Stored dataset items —

====

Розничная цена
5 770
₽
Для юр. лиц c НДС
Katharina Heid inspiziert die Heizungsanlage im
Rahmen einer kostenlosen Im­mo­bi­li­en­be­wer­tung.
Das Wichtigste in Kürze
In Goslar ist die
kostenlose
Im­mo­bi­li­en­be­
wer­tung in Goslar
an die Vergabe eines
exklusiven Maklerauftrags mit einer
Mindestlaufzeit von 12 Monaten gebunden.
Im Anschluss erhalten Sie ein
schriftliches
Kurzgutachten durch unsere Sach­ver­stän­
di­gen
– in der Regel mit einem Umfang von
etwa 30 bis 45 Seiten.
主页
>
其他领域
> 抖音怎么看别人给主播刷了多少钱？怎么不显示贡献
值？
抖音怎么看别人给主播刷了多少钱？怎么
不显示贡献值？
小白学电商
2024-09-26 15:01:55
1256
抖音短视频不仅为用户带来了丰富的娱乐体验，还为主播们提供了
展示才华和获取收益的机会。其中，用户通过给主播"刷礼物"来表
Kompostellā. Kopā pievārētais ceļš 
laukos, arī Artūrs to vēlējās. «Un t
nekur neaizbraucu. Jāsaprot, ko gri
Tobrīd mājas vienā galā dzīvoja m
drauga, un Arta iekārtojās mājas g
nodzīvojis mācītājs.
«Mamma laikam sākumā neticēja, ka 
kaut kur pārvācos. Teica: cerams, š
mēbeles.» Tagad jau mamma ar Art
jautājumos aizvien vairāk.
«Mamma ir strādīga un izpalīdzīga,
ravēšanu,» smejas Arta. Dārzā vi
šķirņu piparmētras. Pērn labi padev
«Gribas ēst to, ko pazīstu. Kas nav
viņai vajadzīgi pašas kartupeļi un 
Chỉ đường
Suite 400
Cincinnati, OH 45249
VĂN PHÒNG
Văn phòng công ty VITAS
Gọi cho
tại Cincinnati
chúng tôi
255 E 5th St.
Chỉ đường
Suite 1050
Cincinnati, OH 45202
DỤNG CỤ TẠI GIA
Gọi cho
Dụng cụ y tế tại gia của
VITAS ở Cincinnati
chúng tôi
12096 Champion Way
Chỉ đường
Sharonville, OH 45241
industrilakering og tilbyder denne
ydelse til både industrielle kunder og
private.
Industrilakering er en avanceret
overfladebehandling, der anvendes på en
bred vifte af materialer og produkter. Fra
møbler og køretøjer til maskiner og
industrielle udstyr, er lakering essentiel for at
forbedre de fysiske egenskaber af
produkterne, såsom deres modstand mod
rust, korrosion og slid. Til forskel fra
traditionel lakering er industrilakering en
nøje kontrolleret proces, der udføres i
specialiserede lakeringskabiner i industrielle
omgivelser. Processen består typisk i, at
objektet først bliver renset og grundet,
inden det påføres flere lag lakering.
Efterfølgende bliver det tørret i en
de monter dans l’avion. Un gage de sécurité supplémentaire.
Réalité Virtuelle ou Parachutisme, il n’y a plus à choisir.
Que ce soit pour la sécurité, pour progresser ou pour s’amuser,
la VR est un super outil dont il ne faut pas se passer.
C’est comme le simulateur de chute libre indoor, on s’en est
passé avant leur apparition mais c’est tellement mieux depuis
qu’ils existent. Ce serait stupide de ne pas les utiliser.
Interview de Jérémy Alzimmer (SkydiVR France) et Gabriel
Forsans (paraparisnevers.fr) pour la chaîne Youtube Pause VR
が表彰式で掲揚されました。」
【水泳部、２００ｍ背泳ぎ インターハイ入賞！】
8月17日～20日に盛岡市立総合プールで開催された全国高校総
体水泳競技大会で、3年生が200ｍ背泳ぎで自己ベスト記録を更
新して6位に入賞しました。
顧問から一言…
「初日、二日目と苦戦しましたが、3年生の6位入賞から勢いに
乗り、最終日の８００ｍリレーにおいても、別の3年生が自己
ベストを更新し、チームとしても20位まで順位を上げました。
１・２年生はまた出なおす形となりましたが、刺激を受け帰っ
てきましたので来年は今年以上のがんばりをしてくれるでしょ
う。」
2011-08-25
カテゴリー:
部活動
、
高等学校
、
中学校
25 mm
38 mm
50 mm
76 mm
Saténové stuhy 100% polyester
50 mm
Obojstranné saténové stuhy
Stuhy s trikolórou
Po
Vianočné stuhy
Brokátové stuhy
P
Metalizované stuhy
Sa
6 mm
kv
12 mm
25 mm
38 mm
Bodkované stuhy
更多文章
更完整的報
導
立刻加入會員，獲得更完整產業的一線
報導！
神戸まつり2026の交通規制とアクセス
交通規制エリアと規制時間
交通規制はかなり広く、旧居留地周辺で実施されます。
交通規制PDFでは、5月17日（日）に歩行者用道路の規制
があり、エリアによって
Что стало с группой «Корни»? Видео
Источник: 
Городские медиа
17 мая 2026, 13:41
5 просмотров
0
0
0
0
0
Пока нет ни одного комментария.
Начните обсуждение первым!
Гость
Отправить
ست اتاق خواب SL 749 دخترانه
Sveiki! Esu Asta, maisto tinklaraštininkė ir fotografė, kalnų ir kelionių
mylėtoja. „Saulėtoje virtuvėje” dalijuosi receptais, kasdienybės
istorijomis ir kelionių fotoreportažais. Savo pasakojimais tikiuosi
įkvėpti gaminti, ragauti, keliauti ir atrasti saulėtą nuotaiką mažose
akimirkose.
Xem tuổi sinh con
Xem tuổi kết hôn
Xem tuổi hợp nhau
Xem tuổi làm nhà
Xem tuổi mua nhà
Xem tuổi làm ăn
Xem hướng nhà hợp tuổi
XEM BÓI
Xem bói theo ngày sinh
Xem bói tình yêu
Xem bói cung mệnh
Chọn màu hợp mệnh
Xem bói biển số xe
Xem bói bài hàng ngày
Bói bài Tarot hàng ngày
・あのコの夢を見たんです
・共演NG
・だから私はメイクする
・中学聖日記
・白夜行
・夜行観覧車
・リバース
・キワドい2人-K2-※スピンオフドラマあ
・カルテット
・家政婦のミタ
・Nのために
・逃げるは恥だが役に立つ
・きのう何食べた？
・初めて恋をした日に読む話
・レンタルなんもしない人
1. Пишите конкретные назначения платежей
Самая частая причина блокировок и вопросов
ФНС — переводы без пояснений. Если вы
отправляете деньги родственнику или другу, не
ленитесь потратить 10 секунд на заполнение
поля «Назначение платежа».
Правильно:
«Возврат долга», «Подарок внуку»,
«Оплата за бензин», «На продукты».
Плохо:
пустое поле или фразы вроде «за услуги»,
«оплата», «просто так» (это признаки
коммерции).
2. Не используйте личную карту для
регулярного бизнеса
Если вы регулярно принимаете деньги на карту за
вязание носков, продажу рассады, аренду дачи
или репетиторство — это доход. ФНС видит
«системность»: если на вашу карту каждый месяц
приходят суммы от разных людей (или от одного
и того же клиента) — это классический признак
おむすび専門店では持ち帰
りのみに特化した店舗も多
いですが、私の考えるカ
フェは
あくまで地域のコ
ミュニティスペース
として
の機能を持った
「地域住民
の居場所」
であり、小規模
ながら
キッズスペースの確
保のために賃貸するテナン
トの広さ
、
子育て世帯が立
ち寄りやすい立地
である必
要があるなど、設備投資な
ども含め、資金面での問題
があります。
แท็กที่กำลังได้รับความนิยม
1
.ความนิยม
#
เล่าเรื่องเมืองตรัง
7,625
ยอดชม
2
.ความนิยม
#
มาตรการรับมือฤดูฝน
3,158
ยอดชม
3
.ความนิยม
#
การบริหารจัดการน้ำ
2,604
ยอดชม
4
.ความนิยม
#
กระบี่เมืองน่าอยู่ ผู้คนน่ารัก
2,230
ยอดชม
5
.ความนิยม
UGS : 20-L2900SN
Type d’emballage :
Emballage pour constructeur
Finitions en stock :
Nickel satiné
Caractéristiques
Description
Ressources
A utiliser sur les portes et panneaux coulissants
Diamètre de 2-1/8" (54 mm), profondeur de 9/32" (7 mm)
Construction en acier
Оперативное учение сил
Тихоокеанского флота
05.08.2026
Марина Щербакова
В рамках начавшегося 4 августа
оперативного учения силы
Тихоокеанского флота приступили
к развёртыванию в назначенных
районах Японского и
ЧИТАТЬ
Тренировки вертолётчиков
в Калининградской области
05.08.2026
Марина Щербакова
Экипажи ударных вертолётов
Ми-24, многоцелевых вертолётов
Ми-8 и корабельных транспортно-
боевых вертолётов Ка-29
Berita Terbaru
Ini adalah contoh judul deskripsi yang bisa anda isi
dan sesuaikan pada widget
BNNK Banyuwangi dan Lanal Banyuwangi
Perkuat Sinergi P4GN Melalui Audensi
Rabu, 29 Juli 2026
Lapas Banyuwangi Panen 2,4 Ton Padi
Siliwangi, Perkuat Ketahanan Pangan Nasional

====

AIM OF THE EXERCISE —
Please return every line from the one that contains "Nickel satiné" through the end of the entries, exactly, leaving out all others.

YOUR SOLUTION —
Nickel satiné
Caractéristiques
Description
Ressources
A utiliser sur les portes et panneaux coulissants
Diamètre de 2-1/8" (54 mm), profondeur de 9/32" (7 mm)
Construction en acier
Оперативное учение сил
Тихоокеанского флота
05.08.2026
Марина Щербакова
В рамках начавшегося 4 августа
оперативного учения силы
Тихоокеанского флота приступили
к развёртыванию в назначенных
районах Японского и
ЧИТАТЬ
Тренировки вертолётчиков
в Калининградской области
05.08.2026
Марина Щербакова
Экипажи ударных вертолётов
Ми-24, многоцелевых вертолётов
Ми-8 и корабельных транспортно-
боевых вертолётов Ка-29
Berita Terbaru
Ini adalah contoh judul deskripsi yang bisa anda isi
dan sesuaikan pada widget
BNNK Banyuwangi dan Lanal Banyuwangi
Perkuat Sinergi P4GN Melalui Audensi
Rabu, 29 Juli 2026
Lapas Banyuwangi Panen 2,4 Ton Padi
Siliwangi, Perkuat Ketahanan Pangan Nasional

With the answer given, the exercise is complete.